__Problem description__.
Reproduce word for word the lines in the items below, beginning with the line that contains "Parade Mascottes" and stopping after the line that contains "EN SAVOIR +".

-=-=-=-=-

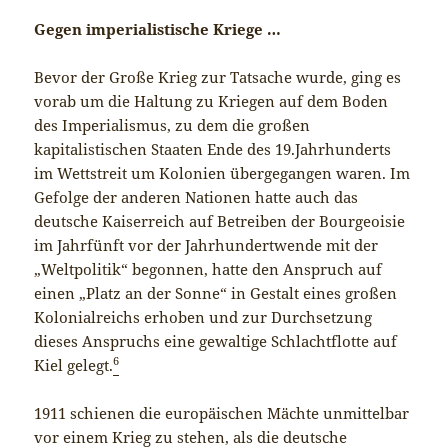
Gegen imperialistische Kriege …
Bevor der Große Krieg zur Tatsache wurde, ging es
vorab um die Haltung zu Kriegen auf dem Boden
des Imperialismus, zu dem die großen
kapitalistischen Staaten Ende des 19.Jahrhunderts
im Wettstreit um Kolonien übergegangen waren. Im
Gefolge der anderen Nationen hatte auch das
deutsche Kaiserreich auf Betreiben der Bourgeoisie
im Jahrfünft vor der Jahrhundertwende mit der
„Weltpolitik“ begonnen, hatte den Anspruch auf
einen „Platz an der Sonne“ in Gestalt eines großen
Kolonialreichs erhoben und zur Durchsetzung
dieses Anspruchs eine gewaltige Schlachtflotte auf
6
Kiel gelegt.
1911 schienen die europäischen Mächte unmittelbar
vor einem Krieg zu stehen, als die deutsche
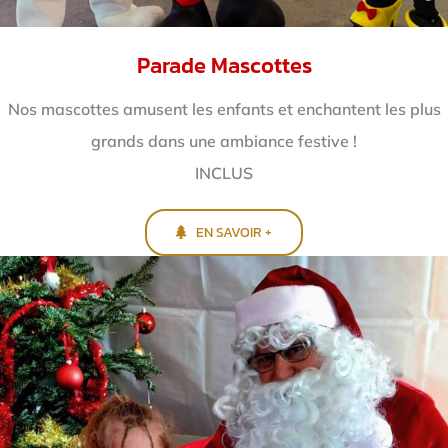
Parade Mascottes
Nos mascottes amusent les enfants et enchantent
les plus
grands dans une ambiance festive !
INCLUS
EN SAVOIR +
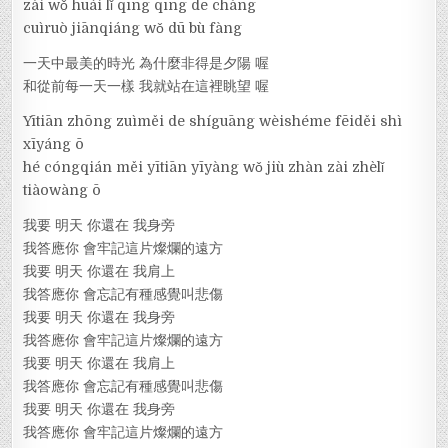
zài wǒ huái lǐ qīng qīng de chàng
cuìruò jiānqiáng wǒ dū bù fàng
一天中最美的時光 為什麼非得是夕陽 喔
和從前每一天一樣 我就站在這裡眺望 喔
Yītiān zhōng zuìměi de shíguāng wèishéme fēiděi shì
xīyáng ō
hé cóngqián měi yītiān yīyàng wǒ jiù zhàn zài zhèlǐ
tiàowàng ō
我要 明天 你還在 我身旁
我答應你 會牢記這片燦爛的遠方
我要 明天 你還在 我肩上
我答應你 會忘記有種感覺叫悲傷
我要 明天 你還在 我身旁
我答應你 會牢記這片燦爛的遠方
我要 明天 你還在 我肩上
我答應你 會忘記有種感覺叫悲傷
我要 明天 你還在 我身旁
我答應你 會牢記這片燦爛的遠方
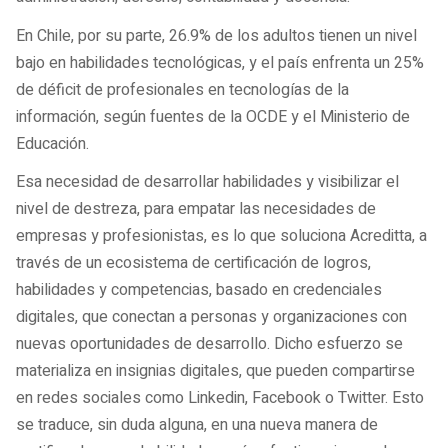
En Chile, por su parte, 26.9% de los adultos tienen un nivel
bajo en habilidades tecnológicas, y el país enfrenta un 25%
de déficit de profesionales en tecnologías de la
información, según fuentes de la OCDE y el Ministerio de
Educación.
Esa necesidad de desarrollar habilidades y visibilizar el
nivel de destreza, para empatar las necesidades de
empresas y profesionistas, es lo que soluciona Acreditta, a
través de un ecosistema de certificación de logros,
habilidades y competencias, basado en credenciales
digitales, que conectan a personas y organizaciones con
nuevas oportunidades de desarrollo. Dicho esfuerzo se
materializa en insignias digitales, que pueden compartirse
en redes sociales como Linkedin, Facebook o Twitter. Esto
se traduce, sin duda alguna, en una nueva manera de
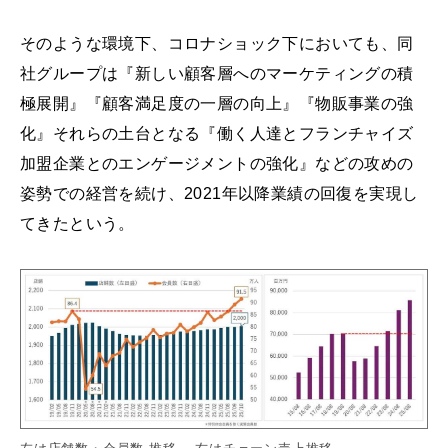
そのような環境下、コロナショック下においても、同
社グループは『新しい顧客層へのマーケティングの積
極展開』『顧客満足度の一層の向上』『物販事業の強
化』それらの土台となる『働く人達とフランチャイズ
加盟企業とのエンゲージメントの強化』などの攻めの
姿勢での経営を続け、2021年以降業績の回復を実現し
てきたという。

-=-=-=-=-

__Response for this exercise__.
Parade Mascottes
Nos mascottes amusent les enfants et enchantent
les plus
grands dans une ambiance festive !
INCLUS
EN SAVOIR +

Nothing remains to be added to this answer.